La solution adoptée consacre une application rigoureuse du principe d’égalité de rémunération au sein du pouvoir discrétionnaire de l’employeur.
L’arrêt rappelle avec force que le principe “à travail égal, salaire égal” s’applique même lorsque le bonus est qualifié de discrétionnaire et d’aléatoire. La Cour énonce que “l’employeur ne peut opposer son pouvoir discrétionnaire pour se soustraire à son obligation de justifier de façon objective et pertinente, une différence de rémunération”. Cette affirmation limite considérablement la portée de la discrétionnarité. Le bonus, bien que laissé à l’appréciation de l’employeur, n’échappe pas au contrôle judiciaire dès lors qu’une inégalité est alléguée. La Cour opère ainsi un rééquilibrage des prérogatives. Elle place la charge de la preuve sur l’employeur dès que le salarié présente des éléments laissant supposer une discrimination. En l’espèce, la production d’un message électronique évoquant un “traitement de faveur” et la demande de communication des fiches de bonus de collègues ont constitué ces éléments suffisants. L’employeur, qui n’a pas fourni les justifications demandées, a vu son pouvoir discrétionnaire censuré. Cette solution protège le salarié contre les décisions arbitraires. Elle aligne la logique contractuelle du bonus sur les impératifs d’ordre public de non-discrimination.

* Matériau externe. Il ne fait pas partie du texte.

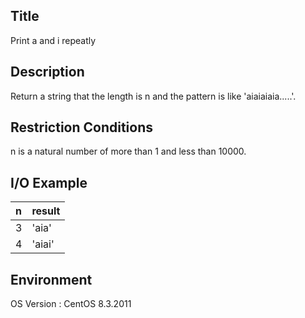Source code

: ## Title
Print a and i repeatly

## Description
Return a string that the length is n and the pattern is like 'aiaiaiaia.....'.

## Restriction Conditions
n is a natural number of more than 1 and less than 10000.

## I/O Example
| n | result |
|:--------|:--------|
| 3 | 'aia' | 
| 4 | 'aiai' | 


## Environment
OS Version : CentOS 8.3.2011





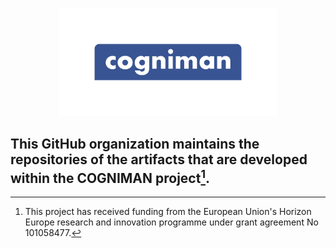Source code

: <p align="center">
<img src="https://github.com/COGNIMANEU/.github/blob/main/profile/logo/Cogniman%20Logo%20Badge.png" width="350" alt="COGNIMAN Logo">
</p>

## **This GitHub organization maintains the repositories of the artifacts that are developed within the COGNIMAN project[^1].**


[^1]: This project has received funding from the European Union's Horizon Europe research and innovation programme
under grant agreement No 101058477.
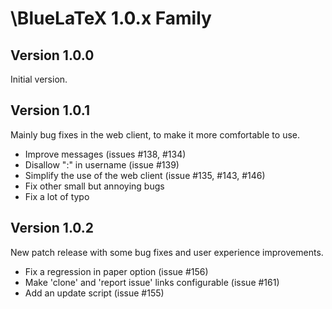\BlueLaTeX 1.0.x Family
=======================

Version 1.0.0
-------------

Initial version.

Version 1.0.1
-------------

Mainly bug fixes in the web client, to make it more comfortable to use.

 - Improve messages (issues #138, #134)
 - Disallow ":" in username (issue #139)
 - Simplify the use of the web client (issue #135, #143, #146)
 - Fix other small but annoying bugs
 - Fix a lot of typo

Version 1.0.2
-------------

New patch release with some bug fixes and user experience improvements.

 - Fix a regression in paper option (issue #156)
 - Make 'clone' and 'report issue' links configurable (issue #161)
 - Add an update script (issue #155)
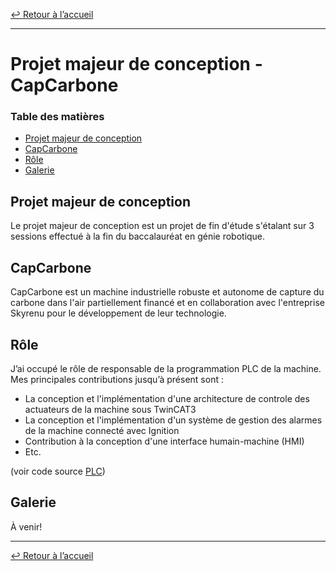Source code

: [↩ Retour à l’accueil](/index)

--------------------------------------------------------------------------------

# Projet majeur de conception - CapCarbone

### Table des matières

- [Projet majeur de conception](#projet-majeur-de-conception)
- [CapCarbone](#CapCarbone)
- [Rôle](#r%C3%B4le)
- [Galerie](#galerie)

## Projet majeur de conception

Le projet majeur de conception est un projet de fin d'étude s'étalant sur 3 sessions effectué à la fin du baccalauréat en génie robotique.

## CapCarbone

CapCarbone est un machine industrielle robuste et autonome de capture du carbone dans l'air partiellement financé et en collaboration avec l'entreprise Skyrenu pour le développement de leur technologie. 

## Rôle

J’ai occupé le rôle de responsable de la programmation PLC de la machine. Mes principales contributions jusqu’à présent sont :

- La conception et l'implémentation d'une architecture de controle des actuateurs de la machine sous TwinCAT3
- La conception et l'implémentation d'un système de gestion des alarmes de la machine connecté avec Ignition
- Contribution à la conception d'une interface humain-machine (HMI) 
- Etc.

(voir code source [PLC](https://github.com/ChristopherLajoie/PMC_CapCarbone))

## Galerie

À venir!

--------------------------------------------------------------------------------

[↩ Retour à l’accueil](/index)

La portée de cette décision est significative, renforçant les garanties procédurales des salariés face aux décisions unilatérales de rémunération.
En consacrant un renversement de la charge de la preuve, la Cour d’appel de Paris offre une arme procédurale efficace aux salariés. Dès lors que des éléments laissent supposer une discrimination, c’est à l’employeur de démontrer que les différences sont justifiées par des éléments objectifs. L’arrêt précise que de simples affirmations ne suffisent pas. L’attestation d’un directeur financier rappelant les termes du plan ou confirmant un mode de calcul uniforme a été jugée “privée de pertinence” car elle ne permettait pas à la Cour “d’exercer son contrôle”. L’employeur doit donc produire des preuves concrètes et vérifiables. Cette exigence transforme la nature du contentieux du bonus discrétionnaire. Elle en fait un contentieux de la preuve où l’employeur doit être en mesure d’administrer la logique objective de ses décisions. Cette approche peut être saluée pour son effectivité. Elle comporte aussi un risque d’ingérence excessive du juge dans la gestion de l’entreprise. La décision trace néanmoins une frontière claire. Le pouvoir discrétionnaire existe, mais il s’exerce dans un cadre contraint par l’impératif d’égalité et le contrôle de son effectivité par le juge. Cette jurisprudence renforce la sécurité juridique des salariés quant à l’équité de leur rémunération variable.